Another consideration is oxygen consumption. Unlike plants, which produce oxygen through photosynthesis, mushrooms respire like humans, potentially competing with astronauts for limited oxygen resources. However, intercropping mushrooms with plants could mitigate this issue, creating a balanced ecosystem that recycles both oxygen and CO₂ (Jung, 2017; Hamed et al., 2021).
Beyond Space: Implications for Earth
The implications of this research extend beyond space exploration. On Earth, oyster mushrooms are already used for mycoremediation—breaking down pollutants like heavy metals and petroleum waste—and mycofabrication, creating sustainable materials from fungal mycelium (El-Ramady et al., 2022; Attias et al., 2019). The ability to grow mushrooms on waste materials could revolutionise food production in resource-limited environments, such as disaster zones or areas with poor soil quality.
Moreover, the nutritional profile of oyster mushrooms—rich in protein, fibre, and essential vitamins—makes them an ideal candidate for addressing global food insecurity. As the world grapples with the challenges of climate change and population growth, fungi could play a pivotal role in creating sustainable food systems.
The cultivation of mushrooms on ISS waste streams represents a significant step towards sustainable space exploration. By turning waste into food, this approach not only reduces the logistical burden of resupply missions but also contributes to a closed-loop life support system. While challenges remain, the potential benefits—both in space and on Earth—are undeniable. As we look to the stars, fungi may well be the key to sustaining life beyond our planet.
References:
Musci, J., et al. (2025). Cultivating Sporeless Pleurotus ostreatus (Pearl Oyster) Mushrooms on Alternative Space-Based Substrates under Elevated Carbon Dioxide. Gravitational and Space Research, 13, 1–20.
Muszyńska, B., et al. (2018). Anti-inflammatory properties of edible mushrooms: A review. Food Chemistry, 243, 373–381.
Rizzo, G., et al. (2021). A review of mushrooms in human nutrition and health. Trends in Food Science & Technology, 117, 60–73.
Kern, V., & Hock, B. (1993). Fungi in space—literature survey on fungi used for space research. Microgravity Science and Technology, 6, 194–206.
NASA. (2022). Space Experiments: Investigating the roles of melanin and DNA repair on adaptation and survivability of fungi in Deep Space.
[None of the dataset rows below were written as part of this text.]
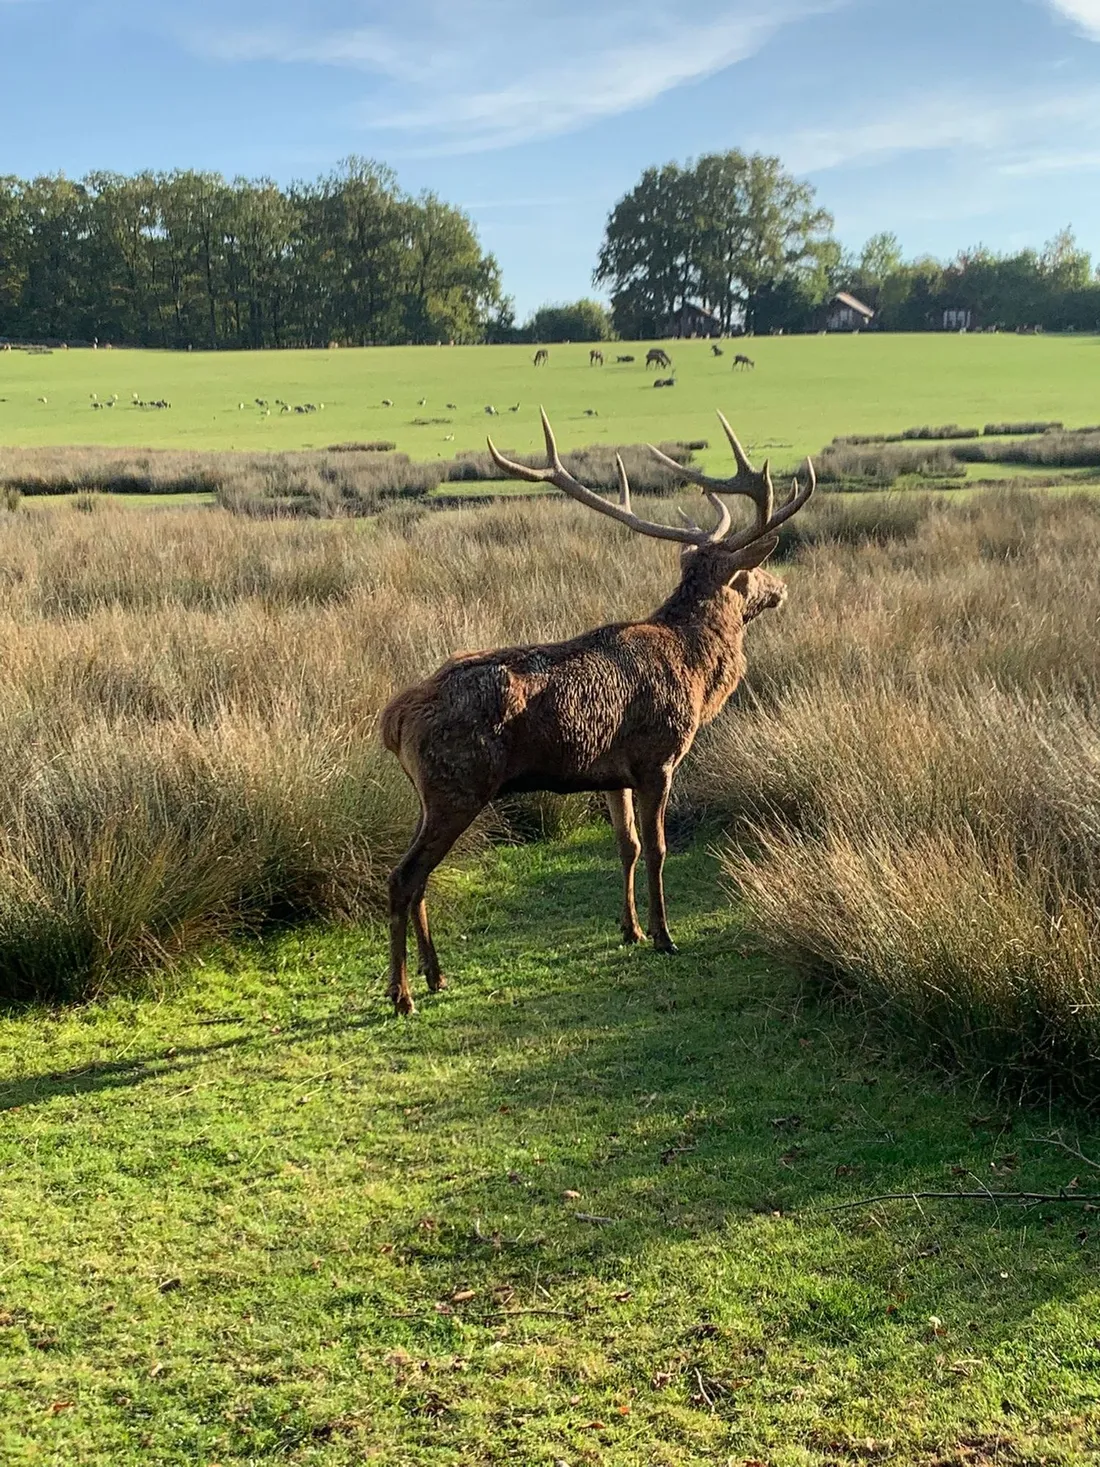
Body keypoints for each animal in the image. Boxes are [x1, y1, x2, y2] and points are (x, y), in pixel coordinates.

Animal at [380, 409, 815, 1014]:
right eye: (750, 574)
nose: (783, 586)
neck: (698, 674)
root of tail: (392, 721)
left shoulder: (613, 773)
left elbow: (625, 846)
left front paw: (629, 929)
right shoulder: (659, 756)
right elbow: (656, 848)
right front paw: (664, 935)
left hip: (432, 792)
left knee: (418, 878)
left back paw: (435, 975)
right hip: (457, 783)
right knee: (404, 877)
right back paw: (402, 994)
NASA Science Investigations.
Caraccio, A.J., & Hintze, P. (2013). Trash-to-gas: Converting space trash into useful products. 43rd International Conference on Environmental Systems.
Rossouw, W., & Korsten, L. (2017). Cultivable microbiome of fresh white button mushrooms. Letters in Applied Microbiology, 64, 164–170.
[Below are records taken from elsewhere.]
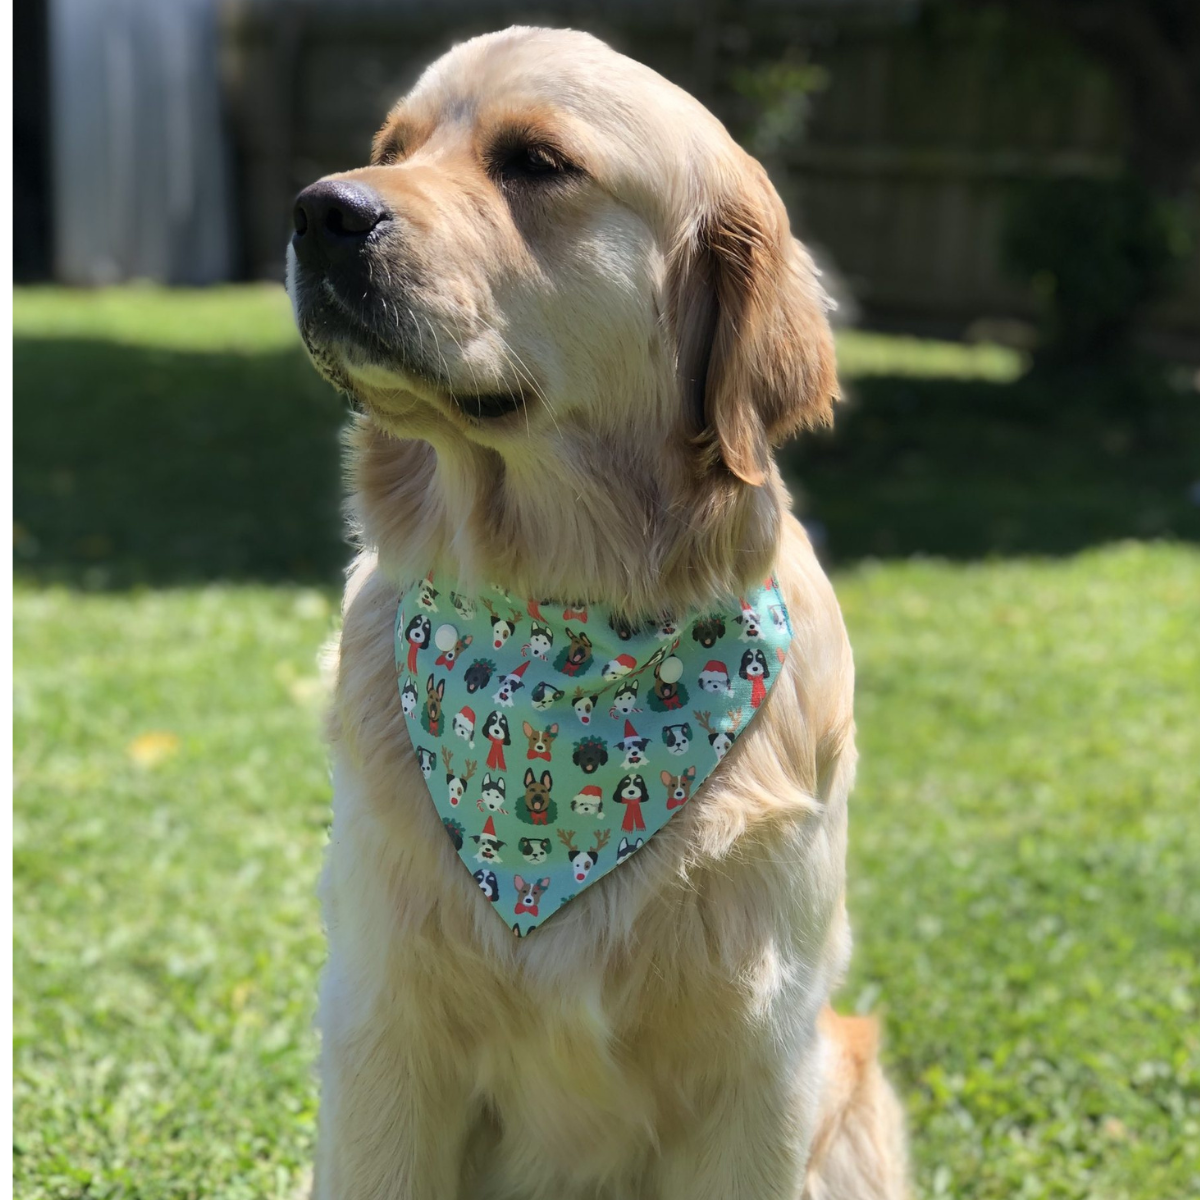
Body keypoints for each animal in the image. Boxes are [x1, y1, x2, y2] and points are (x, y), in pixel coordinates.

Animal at [290, 23, 902, 1195]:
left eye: (536, 162)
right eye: (391, 147)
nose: (319, 212)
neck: (559, 617)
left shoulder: (763, 1063)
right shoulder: (383, 1028)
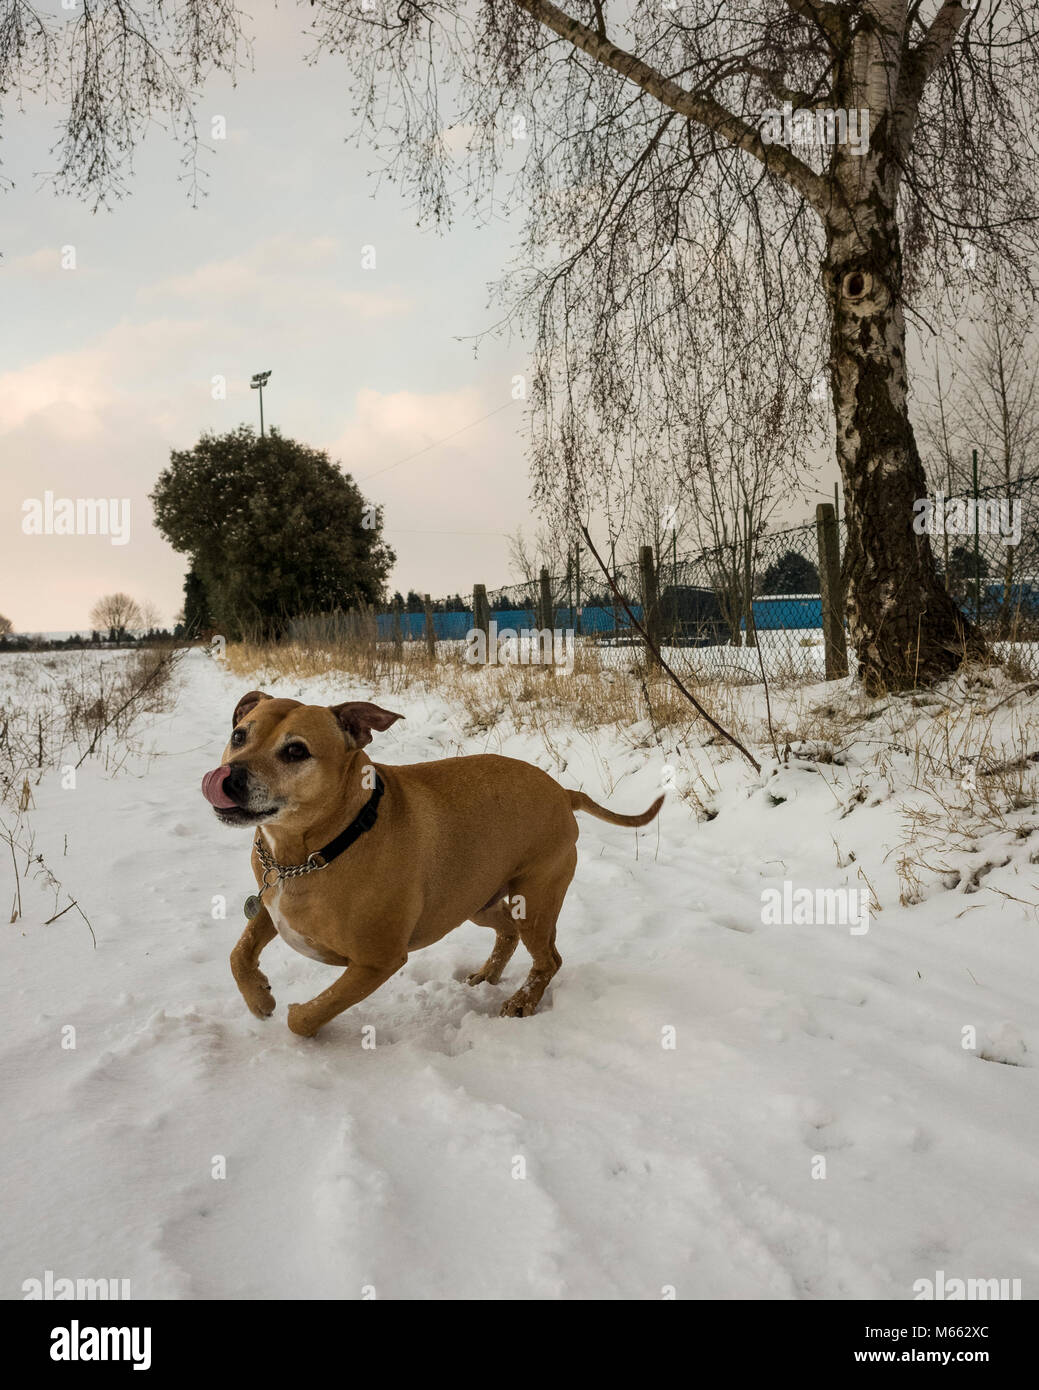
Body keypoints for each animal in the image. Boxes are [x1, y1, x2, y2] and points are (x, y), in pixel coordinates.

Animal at [203, 692, 667, 1034]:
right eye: (239, 735)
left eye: (296, 751)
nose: (229, 778)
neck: (317, 848)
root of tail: (563, 791)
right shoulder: (270, 902)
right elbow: (239, 953)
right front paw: (259, 996)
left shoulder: (378, 961)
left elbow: (309, 1015)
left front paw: (291, 1013)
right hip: (473, 898)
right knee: (506, 932)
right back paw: (487, 975)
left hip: (535, 898)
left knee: (548, 960)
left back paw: (521, 1003)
Wang, Q., et al. (2017). UV-C Treatment maintains quality and delays senescence of oyster mushroom (Pleurotus ostreatus). Scientia Horticulturae, 225, 380–385.
Jung, G. (2017). Evaluating the methods, effects, economics of interplanting oyster mushrooms with vegetable crops. SARE.
Hamed, H.A., et al. (2021). Intercropping with Oyster Mushroom (Pleurotus columbinus) Enhances Main Crop Yield and Quality. IOP Conf. Ser.: Earth Environ. Sci., 690, 012028.
El-Ramady, H., et al. (2022). Green Biotechnology of Oyster Mushroom (Pleurotus ostreatus L): A Sustainable Strategy for Myco-Remediation and Bio-Fermentation. Sustainability, 14, 3667.
Attias, N., et al. (2019). Implementing bio-design tools to develop mycelium-based products. The Design Journal, 22, 1647–1657.